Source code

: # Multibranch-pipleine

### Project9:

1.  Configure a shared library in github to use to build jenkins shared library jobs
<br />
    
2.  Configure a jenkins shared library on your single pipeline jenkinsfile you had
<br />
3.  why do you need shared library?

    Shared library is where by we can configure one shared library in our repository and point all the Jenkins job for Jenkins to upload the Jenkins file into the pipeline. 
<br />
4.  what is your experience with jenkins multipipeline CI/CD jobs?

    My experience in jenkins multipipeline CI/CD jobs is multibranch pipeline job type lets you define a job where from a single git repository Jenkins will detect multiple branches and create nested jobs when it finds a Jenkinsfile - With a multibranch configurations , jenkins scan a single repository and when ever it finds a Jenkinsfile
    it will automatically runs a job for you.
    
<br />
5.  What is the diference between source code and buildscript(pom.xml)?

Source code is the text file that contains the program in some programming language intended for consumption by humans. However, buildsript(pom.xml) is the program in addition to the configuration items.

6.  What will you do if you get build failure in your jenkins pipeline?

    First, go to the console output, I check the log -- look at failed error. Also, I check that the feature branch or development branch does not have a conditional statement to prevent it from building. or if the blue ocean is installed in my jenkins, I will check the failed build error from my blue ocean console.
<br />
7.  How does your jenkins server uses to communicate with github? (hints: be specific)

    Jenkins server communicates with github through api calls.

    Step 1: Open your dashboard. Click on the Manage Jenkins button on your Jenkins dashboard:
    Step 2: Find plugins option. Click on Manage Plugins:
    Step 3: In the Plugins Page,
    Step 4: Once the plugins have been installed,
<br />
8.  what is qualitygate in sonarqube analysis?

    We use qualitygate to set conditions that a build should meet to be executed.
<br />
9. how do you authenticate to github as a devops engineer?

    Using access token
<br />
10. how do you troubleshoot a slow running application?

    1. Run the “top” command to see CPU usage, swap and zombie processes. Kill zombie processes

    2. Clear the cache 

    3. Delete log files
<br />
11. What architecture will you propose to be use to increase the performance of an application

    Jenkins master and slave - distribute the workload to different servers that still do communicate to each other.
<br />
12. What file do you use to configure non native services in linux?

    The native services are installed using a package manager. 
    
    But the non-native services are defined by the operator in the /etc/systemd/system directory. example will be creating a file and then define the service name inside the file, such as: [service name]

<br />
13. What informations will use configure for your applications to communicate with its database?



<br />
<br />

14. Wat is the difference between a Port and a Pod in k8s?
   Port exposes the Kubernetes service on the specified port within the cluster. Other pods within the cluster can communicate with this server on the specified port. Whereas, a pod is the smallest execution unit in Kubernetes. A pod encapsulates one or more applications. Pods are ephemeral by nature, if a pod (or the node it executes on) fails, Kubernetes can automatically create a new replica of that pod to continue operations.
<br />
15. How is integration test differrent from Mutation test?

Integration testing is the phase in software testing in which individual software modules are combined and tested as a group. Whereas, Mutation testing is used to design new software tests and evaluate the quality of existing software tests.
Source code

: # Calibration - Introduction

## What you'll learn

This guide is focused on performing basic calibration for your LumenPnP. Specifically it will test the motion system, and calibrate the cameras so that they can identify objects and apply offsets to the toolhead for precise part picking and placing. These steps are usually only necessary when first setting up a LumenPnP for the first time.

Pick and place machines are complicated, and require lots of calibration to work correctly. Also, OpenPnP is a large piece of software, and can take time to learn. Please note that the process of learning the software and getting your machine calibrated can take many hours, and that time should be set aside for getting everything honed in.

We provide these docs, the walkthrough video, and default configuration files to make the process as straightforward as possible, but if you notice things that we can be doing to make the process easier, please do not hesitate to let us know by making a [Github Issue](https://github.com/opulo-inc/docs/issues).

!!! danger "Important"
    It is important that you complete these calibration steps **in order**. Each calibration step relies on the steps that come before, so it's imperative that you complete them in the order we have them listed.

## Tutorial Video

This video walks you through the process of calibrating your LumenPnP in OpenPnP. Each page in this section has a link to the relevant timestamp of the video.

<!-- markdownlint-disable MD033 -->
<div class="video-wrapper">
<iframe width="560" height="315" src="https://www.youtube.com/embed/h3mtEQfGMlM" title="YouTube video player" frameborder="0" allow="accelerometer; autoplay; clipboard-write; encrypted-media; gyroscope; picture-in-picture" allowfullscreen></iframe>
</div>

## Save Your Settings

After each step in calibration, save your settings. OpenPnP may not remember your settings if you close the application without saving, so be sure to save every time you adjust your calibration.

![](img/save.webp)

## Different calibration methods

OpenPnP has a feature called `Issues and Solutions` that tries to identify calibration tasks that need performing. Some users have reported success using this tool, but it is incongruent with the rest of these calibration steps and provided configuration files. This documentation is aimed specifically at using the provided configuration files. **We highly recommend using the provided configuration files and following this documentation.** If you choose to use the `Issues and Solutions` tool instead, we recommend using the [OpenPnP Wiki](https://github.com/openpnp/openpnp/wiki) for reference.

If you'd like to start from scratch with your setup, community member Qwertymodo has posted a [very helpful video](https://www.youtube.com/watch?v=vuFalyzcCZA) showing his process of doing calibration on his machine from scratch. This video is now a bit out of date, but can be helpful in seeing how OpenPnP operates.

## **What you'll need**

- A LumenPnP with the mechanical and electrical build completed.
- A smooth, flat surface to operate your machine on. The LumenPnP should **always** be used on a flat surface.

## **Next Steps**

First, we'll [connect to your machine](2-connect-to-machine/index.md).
● ● ● ● ● ● ●
Task goal: Copy out precisely the lines from the line with "2. Clear the cache" to the line with "Calibration - Introduction" in the material above, including those two lines and omitting all the rest.

Written response:
    2. Clear the cache 

    3. Delete log files
<br />
11. What architecture will you propose to be use to increase the performance of an application

    Jenkins master and slave - distribute the workload to different servers that still do communicate to each other.
<br />
12. What file do you use to configure non native services in linux?

    The native services are installed using a package manager. 
    
    But the non-native services are defined by the operator in the /etc/systemd/system directory. example will be creating a file and then define the service name inside the file, such as: [service name]

<br />
13. What informations will use configure for your applications to communicate with its database?



<br />
<br />

14. Wat is the difference between a Port and a Pod in k8s?
   Port exposes the Kubernetes service on the specified port within the cluster. Other pods within the cluster can communicate with this server on the specified port. Whereas, a pod is the smallest execution unit in Kubernetes. A pod encapsulates one or more applications. Pods are ephemeral by nature, if a pod (or the node it executes on) fails, Kubernetes can automatically create a new replica of that pod to continue operations.
<br />
15. How is integration test differrent from Mutation test?

Integration testing is the phase in software testing in which individual software modules are combined and tested as a group. Whereas, Mutation testing is used to design new software tests and evaluate the quality of existing software tests.
Source code

: # Calibration - Introduction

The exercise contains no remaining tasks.